Mothers, Tell Your Daughters (October 2015), Bonnie Jo Campbell’s new collection of short stories, her third, is anything but a page-turner. Readers who gobbled her 2012 novel, Once Upon a River, should, when opening Mothers, be warned to adjust their expectations. For that novel’s main character, the orphaned sharp shooter Margo Crane, 16, kept readers in her grip from the moment she, after a sexual misadventure with an uncle, and the murder of her father, flees her home place in a canoe with a stolen rifle.
The varied and marvelous stories in Mothers, Tell Your Daughters are a different breed of narrative. They ask for, no, demand, slow contemplative reading and rereading, and they reward this effort with their wisdom, wit and grace; the abiding wonders of their language as it pirouettes from the profane to the lyrical in a sentence or a paragraph. For example, Buckeye, who sells cotton candy, in “The Greatest Show On Earth, 1982: What There Was,” feels more than she can think, “her hip in short shorts touching his hip, her body filled with desire, filled with more than desire, her body and heart and mind all full up with Mike from loving him on his bunk last night, ready to love him again despite the heat, despite Red showing up” (48).
Campbell made her reputation as a writer of ‘rural noir’ with her first novel, Q Road, and her acclaimed second story collection American Salvage. By no means does she abandon the hard-working, lovelorn women that are her forte, or the troubled men who insist upon residing on the edges of their lives, but Mothers, Tell Your Daughters also stakes out new territory in such stories as “My Dog Roscoe,” “Natural Disasters,” “Daughters of the Animal Kingdom,” and “The Fruit of the Paw Paw Tree,” with their smart, well-educated sassy women, their narrative loops and switchbacks – you can’t ever tell exactly where they’re going or how they’ll get there. Like the best stories of Alice Munro, these leave in the mind’s eye fascinating contrails that demand a second or third look – with a deeper understanding gleaned each time.

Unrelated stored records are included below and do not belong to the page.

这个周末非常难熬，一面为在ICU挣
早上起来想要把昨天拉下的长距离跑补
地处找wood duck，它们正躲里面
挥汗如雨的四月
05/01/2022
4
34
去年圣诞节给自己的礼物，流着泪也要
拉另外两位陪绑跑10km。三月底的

Mothers also offers fresh perspectives on familiar Campbellian characters. Sherry, the lonely put-upon mother in “Somewhere Warm,” at last achieves serenity when she realizes, “love was not something you created for the reward of it. Loving was as natural for a good person as shining was for the sun, and the sun shone whether the plants appreciated it or not. Some people could return your love, and others could only absorb it, the way a black hole took in all the light and gave nothing back, but that didn’t diminish the shining” (172).
The title story, sixth of the 16, serves as the fulcrum around which the other stories spin. Simple in conception, brilliant in execution, “Mother, Tell Your Daughters,” offers the bittersweet wisdom of a mother in hospice, one silenced by a stroke, longing to tell her more sophisticated and better-educated daughter everything she’s never told her before, spilling out for the reader a profound, life-shaping mother/daughter bond that was never soft or easy. “…Pretty soon,” she thinks, “I’ll be dead and you’ll wake up and realize you’ve got your fist clenched around nothing” (90). This mother is a signature Campbell character, a rural woman confined by lack of education and near poverty, but driven by her tremendous energy and competence, and an abiding love hunger. “I never had the luxury of looking back at you—I had to keep my eyes on the horizon to watch out for what was coming next,” she imagines telling Sis. “You complain about the way I raised you children, but I only wanted to survive another day” (90).
Slowly, the story reckons with their multiple mutual betrayals, not one of which, however devastating, begins to fray their bond. At last the mother, considering her daughter’s worldly achievements, thinks, “You should’ve had a daughter of your own. That would’ve been a bone for you to chew on all your life. I guarantee, though, you wouldn’t win any award for raising a daughter” (101).
These stories made me laugh and cry and several of them wrung me out. They offer rare and provocative insights into how some women have to live, and what we, who don’t have to live like that, share with them anyway. Maybe, for Campbell, this is a transitional work, one foot in the past, the other stretching forward. If so, I can’t wait to read what’s coming next.